Yes, the straightest path to sainthood in Chicago for Pace is if Trubisky becomes a Super Bowl-winning quarterback, but that’s no reason not to do a fair evaluation of what Pace has accomplished in his first 3 1/2 years on the job.
When he arrived in Chicago, Pace inherited one of the three or four worst rosters and locker rooms in the NFL.
Obviously, John Fox wasn’t a great hire as coach, and Pace has to own that, but it’s pretty clear it wasn’t really his idea.
We’ll evaluate Matt Nagy in a year or two, but early returns suggest Pace really may have gotten ahold of one on his second trip to the plate, and getting defensive coordinator Vic Fangio to stick around was an absolute home run.
Kyle Long, Kyle Fuller, Charles Leno and Sherrick McManis are the only current Bears not acquired by Pace.
Khalil Mack is a superstar, and Allen Robinson, Jordan Howard, Akiem Hicks, Eddie Goldman and Danny Trevathan have star qualities to their games.
Tarik Cohen, Trey Burton, Anthony Miller, Roy Robertson-Harris, Leonard Floyd, Roquan Smith, Eddie Jackson and Bryce Callahan are emerging through the early part of this season as among some of the most exciting young players in the league.
And Chase Daniel, Benny Cunningham, Bobby Massie, Sam Acho and Prince Amukamara are the kind of key veteran contributors you’ll find on every contending team.
It’s early, and we still don’t know how good this Bears team is or how good it is going to become.

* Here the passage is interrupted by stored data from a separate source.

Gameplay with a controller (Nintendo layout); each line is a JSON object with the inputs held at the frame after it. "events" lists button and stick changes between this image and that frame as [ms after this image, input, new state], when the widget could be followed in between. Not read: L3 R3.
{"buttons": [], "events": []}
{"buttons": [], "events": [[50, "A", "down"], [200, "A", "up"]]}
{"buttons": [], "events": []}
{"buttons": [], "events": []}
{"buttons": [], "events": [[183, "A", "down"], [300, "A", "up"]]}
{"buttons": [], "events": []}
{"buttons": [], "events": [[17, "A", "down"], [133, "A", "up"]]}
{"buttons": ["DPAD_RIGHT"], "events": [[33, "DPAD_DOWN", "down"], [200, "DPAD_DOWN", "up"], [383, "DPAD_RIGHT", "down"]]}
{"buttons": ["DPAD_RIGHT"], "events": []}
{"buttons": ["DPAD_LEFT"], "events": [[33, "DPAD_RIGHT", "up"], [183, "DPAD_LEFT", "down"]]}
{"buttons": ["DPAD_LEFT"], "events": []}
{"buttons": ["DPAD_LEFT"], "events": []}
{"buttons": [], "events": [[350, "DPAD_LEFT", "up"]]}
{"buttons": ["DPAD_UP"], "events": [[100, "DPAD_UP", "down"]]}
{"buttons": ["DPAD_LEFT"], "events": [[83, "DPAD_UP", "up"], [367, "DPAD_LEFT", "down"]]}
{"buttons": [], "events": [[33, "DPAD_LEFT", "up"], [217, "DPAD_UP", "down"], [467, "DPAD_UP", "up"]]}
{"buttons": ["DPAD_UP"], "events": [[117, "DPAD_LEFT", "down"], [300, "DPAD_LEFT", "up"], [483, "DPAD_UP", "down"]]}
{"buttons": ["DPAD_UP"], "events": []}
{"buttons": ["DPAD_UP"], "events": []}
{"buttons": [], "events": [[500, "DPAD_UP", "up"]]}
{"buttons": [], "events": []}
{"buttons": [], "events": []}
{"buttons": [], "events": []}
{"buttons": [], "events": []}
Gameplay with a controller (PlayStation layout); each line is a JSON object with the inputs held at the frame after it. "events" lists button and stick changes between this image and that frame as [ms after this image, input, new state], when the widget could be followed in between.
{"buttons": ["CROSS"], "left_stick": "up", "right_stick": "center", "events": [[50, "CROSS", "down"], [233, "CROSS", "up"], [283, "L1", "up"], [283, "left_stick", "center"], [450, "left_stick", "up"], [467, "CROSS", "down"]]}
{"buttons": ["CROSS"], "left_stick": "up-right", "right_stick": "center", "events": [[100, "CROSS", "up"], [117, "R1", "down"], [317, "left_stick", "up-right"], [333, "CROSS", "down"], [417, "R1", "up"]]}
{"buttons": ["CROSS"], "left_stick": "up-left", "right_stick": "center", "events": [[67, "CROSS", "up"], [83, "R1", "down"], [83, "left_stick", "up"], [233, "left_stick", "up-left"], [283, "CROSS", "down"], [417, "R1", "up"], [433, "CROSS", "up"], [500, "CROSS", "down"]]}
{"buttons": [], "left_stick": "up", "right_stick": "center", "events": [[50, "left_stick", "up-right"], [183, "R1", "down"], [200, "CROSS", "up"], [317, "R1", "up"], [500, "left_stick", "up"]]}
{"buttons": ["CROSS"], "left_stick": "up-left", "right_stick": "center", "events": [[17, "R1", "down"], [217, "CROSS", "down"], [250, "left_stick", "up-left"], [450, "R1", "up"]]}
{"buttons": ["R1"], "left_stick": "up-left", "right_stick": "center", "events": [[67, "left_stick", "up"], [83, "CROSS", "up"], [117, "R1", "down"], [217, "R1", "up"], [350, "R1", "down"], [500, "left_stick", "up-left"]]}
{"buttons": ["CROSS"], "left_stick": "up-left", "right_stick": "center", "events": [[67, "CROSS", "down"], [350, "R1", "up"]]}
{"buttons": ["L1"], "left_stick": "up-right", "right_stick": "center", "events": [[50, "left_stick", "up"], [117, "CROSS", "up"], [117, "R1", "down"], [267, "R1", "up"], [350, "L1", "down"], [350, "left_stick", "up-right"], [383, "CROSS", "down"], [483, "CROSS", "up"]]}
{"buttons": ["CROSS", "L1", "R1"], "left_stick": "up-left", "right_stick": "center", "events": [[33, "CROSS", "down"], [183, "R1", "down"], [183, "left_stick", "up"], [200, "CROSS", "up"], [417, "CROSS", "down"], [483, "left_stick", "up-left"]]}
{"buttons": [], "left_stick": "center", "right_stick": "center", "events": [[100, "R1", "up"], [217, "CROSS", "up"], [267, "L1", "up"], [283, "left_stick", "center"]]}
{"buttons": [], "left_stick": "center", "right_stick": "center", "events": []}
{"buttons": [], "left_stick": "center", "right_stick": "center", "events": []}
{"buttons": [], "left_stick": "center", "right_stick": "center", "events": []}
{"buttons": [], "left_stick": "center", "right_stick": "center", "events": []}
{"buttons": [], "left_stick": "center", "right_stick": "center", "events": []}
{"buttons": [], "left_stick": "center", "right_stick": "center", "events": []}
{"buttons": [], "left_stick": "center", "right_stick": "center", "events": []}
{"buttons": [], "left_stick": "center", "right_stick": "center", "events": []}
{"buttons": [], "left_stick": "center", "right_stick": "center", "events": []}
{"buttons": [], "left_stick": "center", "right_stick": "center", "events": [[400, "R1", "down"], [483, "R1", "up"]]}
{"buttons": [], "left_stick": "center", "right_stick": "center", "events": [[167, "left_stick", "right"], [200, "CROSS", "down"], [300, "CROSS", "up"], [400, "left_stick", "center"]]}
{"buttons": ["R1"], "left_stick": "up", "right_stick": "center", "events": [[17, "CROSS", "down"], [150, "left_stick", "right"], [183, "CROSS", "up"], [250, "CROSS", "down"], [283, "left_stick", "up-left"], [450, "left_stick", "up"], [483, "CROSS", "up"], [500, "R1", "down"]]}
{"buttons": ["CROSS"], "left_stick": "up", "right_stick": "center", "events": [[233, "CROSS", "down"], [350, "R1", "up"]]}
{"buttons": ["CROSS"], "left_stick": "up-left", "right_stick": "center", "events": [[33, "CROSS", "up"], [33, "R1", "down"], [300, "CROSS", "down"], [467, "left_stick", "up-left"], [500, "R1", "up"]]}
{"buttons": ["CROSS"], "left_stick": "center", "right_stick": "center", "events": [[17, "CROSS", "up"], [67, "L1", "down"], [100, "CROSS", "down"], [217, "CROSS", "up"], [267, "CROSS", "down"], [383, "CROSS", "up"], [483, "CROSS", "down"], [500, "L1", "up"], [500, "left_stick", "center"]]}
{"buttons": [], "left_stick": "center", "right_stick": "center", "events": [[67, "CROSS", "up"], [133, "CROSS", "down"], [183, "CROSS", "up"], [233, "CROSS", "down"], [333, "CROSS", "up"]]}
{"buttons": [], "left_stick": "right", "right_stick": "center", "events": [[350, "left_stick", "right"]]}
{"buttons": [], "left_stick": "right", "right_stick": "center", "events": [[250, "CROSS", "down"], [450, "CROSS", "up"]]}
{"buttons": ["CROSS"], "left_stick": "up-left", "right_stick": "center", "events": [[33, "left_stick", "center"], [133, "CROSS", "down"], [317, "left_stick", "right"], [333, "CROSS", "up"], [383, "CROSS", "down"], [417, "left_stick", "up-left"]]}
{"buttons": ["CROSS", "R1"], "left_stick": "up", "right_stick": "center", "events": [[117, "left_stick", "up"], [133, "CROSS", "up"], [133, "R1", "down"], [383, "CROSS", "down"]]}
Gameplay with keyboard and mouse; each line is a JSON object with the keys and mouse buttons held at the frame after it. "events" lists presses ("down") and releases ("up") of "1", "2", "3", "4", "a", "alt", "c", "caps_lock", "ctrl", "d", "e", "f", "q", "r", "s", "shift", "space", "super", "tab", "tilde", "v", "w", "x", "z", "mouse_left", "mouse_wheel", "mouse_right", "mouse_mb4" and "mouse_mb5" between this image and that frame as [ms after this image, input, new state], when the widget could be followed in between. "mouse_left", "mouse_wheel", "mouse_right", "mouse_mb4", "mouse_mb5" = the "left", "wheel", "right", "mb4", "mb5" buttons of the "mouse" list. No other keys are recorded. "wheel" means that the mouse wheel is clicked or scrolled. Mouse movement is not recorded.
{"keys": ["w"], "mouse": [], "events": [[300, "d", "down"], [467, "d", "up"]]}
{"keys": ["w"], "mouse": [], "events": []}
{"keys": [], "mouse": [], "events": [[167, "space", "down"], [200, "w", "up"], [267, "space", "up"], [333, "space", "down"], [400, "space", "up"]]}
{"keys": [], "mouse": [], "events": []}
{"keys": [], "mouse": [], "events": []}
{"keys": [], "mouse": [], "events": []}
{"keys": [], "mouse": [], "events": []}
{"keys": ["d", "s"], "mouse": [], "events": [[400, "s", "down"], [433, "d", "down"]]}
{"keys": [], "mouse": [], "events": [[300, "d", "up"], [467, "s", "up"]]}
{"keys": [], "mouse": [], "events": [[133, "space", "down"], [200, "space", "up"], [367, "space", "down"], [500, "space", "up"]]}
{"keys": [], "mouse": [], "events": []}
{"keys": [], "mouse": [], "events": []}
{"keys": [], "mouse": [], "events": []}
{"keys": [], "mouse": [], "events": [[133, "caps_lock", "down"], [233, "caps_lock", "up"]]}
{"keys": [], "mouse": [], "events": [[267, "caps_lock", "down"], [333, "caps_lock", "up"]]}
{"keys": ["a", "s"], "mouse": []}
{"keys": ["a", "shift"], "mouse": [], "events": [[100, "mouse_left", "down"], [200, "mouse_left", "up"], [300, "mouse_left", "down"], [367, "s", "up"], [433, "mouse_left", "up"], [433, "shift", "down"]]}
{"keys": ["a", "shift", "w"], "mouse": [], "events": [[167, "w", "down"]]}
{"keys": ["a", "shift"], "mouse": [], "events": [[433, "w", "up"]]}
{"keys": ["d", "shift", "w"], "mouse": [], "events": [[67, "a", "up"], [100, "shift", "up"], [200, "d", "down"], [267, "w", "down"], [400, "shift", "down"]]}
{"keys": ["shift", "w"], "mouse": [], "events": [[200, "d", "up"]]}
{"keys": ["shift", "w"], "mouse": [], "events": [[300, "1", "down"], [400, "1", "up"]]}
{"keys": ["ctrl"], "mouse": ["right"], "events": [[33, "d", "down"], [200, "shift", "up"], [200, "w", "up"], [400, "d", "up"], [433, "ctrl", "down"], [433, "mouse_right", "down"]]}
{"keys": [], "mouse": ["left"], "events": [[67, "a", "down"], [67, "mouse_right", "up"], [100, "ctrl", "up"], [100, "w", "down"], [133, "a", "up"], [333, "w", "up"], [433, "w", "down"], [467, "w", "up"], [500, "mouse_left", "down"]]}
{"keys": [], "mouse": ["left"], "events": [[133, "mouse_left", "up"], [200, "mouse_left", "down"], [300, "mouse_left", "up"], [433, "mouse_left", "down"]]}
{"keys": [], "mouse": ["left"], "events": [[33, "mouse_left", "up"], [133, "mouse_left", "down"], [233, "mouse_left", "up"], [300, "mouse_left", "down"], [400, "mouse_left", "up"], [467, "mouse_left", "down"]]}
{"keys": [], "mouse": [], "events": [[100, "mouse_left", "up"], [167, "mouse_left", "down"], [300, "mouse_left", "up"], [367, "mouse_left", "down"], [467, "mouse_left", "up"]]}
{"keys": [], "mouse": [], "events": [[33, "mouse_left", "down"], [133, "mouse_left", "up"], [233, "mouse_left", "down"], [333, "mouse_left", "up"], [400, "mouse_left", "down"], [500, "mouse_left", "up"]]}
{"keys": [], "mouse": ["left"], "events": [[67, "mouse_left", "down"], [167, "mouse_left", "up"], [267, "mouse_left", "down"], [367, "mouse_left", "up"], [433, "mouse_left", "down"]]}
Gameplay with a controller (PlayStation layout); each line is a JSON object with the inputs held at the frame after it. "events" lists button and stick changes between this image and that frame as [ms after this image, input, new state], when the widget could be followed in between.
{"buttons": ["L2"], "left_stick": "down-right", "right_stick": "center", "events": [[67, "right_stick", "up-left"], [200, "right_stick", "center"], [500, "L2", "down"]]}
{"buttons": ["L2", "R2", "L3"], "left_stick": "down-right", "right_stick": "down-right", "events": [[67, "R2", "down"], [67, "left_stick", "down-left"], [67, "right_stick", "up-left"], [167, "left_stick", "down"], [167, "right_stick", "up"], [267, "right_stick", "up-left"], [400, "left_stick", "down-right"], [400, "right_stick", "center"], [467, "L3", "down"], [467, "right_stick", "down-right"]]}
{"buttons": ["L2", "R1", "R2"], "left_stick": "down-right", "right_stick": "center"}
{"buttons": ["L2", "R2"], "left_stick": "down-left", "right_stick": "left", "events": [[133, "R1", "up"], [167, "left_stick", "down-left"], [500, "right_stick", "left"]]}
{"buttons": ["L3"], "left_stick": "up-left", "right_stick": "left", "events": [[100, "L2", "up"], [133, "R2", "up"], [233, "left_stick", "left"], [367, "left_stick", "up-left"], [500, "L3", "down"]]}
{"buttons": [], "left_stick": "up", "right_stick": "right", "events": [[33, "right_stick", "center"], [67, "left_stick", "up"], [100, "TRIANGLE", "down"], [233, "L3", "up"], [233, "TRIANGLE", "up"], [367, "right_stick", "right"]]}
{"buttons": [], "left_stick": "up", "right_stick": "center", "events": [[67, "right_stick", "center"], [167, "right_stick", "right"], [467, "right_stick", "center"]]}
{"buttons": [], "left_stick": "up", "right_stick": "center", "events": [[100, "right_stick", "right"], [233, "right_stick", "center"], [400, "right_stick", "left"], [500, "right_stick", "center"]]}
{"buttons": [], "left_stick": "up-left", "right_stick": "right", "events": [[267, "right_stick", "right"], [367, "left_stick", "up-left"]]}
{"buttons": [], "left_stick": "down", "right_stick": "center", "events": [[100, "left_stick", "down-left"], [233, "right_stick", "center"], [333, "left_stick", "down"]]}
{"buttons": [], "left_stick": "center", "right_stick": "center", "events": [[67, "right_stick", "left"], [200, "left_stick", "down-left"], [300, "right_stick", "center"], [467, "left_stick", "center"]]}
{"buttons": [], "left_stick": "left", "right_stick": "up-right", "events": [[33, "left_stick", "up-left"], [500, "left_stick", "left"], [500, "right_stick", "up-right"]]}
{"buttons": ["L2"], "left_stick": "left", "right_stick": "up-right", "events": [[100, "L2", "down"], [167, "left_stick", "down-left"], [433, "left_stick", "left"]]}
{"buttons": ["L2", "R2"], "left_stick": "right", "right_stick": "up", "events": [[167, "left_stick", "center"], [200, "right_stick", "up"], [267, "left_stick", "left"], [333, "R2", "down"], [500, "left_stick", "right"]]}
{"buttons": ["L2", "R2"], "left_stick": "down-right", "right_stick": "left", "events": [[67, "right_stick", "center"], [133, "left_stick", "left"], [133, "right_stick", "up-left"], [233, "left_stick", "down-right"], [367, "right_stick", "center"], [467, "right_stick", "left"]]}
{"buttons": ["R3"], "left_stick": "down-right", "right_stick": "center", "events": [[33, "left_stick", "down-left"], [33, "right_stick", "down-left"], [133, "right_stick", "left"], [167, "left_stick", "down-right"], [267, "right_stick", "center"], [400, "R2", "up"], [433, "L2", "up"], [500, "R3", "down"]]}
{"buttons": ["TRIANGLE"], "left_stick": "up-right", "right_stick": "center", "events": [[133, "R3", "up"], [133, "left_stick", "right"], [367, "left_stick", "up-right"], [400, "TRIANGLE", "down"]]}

But we do know that this roster is light years more talented than the group Pace inherited, and they may be – I emphasize MAY – on the verge of becoming very, very good.
For all the crap Pace has taken over the Fox regime, the Kevin White injuries and the Mike Glennon era (all four weeks of it), isn’t it time we gave him some credit for a job that looks like it’s being pretty well done?